Shortly after we started our homeschooling, our province adopted mandates and policies that required businesses to change how youth can participate and access extra-curricular activities. As a family, we made some radical and swift changes to how we approached the girls beloved activities to align with our values. There was grief and sadness for the loss and changes. We had the capacity and space as a family to sit with those feelings and feel them all, which we never would have had the opportunity to do had the girls still be in traditional school.
Our journey didn’t stop after the first year.
In September of 2022, our oldest daughter started Grade 7. Here in Alberta, that is the first year of Junior high school. This means a new school, new options, greater independence, and access and exposure to different sports. She knew that we would support her decision 100% if she wanted to return to traditional school. But the week before school started, she made the decision that homeschooling provided her with the flexibility to follow her interests and move at her own pace. Deep down we know she craved slowing down to be a kid a bit longer, without a cellphone, able to play without pressure, and free from expectations to be anything other than herself. Her inner wisdom was something we all supported. And her younger sister whole-heartedly committed to homeschooling again too, so that her big sister wouldn’t be lonely.
Our homeschooling curriculum is as much about academics as it is about growth.
We are now a few months into our second year of home learning and we have adopted a routine that flows each day. Our mornings are slow, with time for sleeping-in and read-alouds. Our topics and projects reflect the energy, inspiration, and mood of the day. Phonics, math and writing are on our daily “feel good” list, and we always go deep down the bunny holes for our social studies and science. We may only do these subjects once or twice a week, but sometimes they can consume an entire day. Working to completion of an assignment or project without interruption is the one thing our girls both love about this style of learning.

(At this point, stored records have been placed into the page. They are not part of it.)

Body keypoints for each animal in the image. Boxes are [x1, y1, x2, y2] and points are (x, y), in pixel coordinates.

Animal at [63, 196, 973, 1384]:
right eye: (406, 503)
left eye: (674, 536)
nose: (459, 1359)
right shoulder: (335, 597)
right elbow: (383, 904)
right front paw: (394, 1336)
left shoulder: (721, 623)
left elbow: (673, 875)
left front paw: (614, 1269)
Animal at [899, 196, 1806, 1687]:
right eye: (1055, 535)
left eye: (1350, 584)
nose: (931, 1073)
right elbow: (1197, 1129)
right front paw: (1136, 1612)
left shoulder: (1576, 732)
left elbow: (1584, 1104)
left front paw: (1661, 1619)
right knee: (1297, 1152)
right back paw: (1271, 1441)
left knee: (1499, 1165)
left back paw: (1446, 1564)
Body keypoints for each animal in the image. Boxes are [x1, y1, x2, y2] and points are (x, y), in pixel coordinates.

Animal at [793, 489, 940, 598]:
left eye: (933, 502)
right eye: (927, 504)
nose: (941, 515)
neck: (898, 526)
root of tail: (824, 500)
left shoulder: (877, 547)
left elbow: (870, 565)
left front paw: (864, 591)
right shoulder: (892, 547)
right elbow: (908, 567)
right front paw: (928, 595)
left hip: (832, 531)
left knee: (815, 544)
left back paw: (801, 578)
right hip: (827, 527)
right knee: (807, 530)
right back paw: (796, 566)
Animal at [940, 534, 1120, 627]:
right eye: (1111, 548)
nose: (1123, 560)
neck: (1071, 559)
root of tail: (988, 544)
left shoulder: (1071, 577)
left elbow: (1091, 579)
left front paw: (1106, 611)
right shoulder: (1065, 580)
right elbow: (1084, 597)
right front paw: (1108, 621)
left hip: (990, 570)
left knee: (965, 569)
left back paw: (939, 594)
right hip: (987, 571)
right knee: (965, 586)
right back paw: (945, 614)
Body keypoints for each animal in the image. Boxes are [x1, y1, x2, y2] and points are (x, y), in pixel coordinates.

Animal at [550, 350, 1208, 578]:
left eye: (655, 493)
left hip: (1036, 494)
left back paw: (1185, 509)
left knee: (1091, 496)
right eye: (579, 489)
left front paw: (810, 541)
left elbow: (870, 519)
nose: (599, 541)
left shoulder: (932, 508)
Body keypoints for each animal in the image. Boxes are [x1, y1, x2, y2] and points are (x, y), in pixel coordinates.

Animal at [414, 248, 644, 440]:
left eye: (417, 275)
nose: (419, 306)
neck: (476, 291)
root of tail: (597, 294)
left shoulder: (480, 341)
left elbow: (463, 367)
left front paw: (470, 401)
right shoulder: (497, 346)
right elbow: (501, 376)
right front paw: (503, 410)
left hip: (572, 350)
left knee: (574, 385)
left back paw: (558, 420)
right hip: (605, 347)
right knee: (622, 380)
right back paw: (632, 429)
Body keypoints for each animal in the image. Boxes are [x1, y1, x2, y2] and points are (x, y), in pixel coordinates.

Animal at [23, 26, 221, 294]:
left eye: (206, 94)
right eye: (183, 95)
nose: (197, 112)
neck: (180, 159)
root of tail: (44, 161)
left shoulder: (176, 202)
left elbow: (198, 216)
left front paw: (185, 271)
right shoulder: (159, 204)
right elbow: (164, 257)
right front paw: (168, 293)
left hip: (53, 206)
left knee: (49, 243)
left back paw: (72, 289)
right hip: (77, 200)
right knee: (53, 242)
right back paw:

Our homeschool board offers Socratic dialog classes which both girls are taking this term. We are doing a deep dive into Narnia and exploring classic horse and dog literature. There’s something about witnessing kids discuss topics in a quest for truth and beauty that gives me great hope for the future.
Looking ahead with optimism and curiosity.
Now that we have a year under our belt, we have a routine that works for us. I anticipate that we will continue to spend long hours bringing our learning outside throughout the winter, and the girls have identified projects they’d like to undertake for some of their key subjects. Both girls have also chosen a list of online classes they’re interested in to support their curiosities. Most of all we are going to continue to play. Sometimes I feel as though I learn just as much as they do when I watch the girls create and make-believe together.
What I’ve learned as a rookie homeschool mom.
I discovered quickly that being homeschooling parent is less about stepping into a stereotypical “teacher” role and standing beside my girls as their witness and guide. Sure, I can answer their calls for help on topics, and I spend daily time helping them discover new things in their core subjects. I even watch a lot of math tutorial videos! But the moment I shed the expectation that I had to "teach" the girls everything changed. Our home life and the overall flow of our family shifted into one of deeper connection and simplicity. Household chores are as important to curriculum as long division, as far as I’m concerned. And the girls have reminded me day after day that it’s not school. It’s learning. And we all love to learn new things, don’t we?
Are you curious about homeschooling?
Do you ever question whether or not you could do it? I’m here to tell you that you can. You will be amazing. And your children will show you what they need.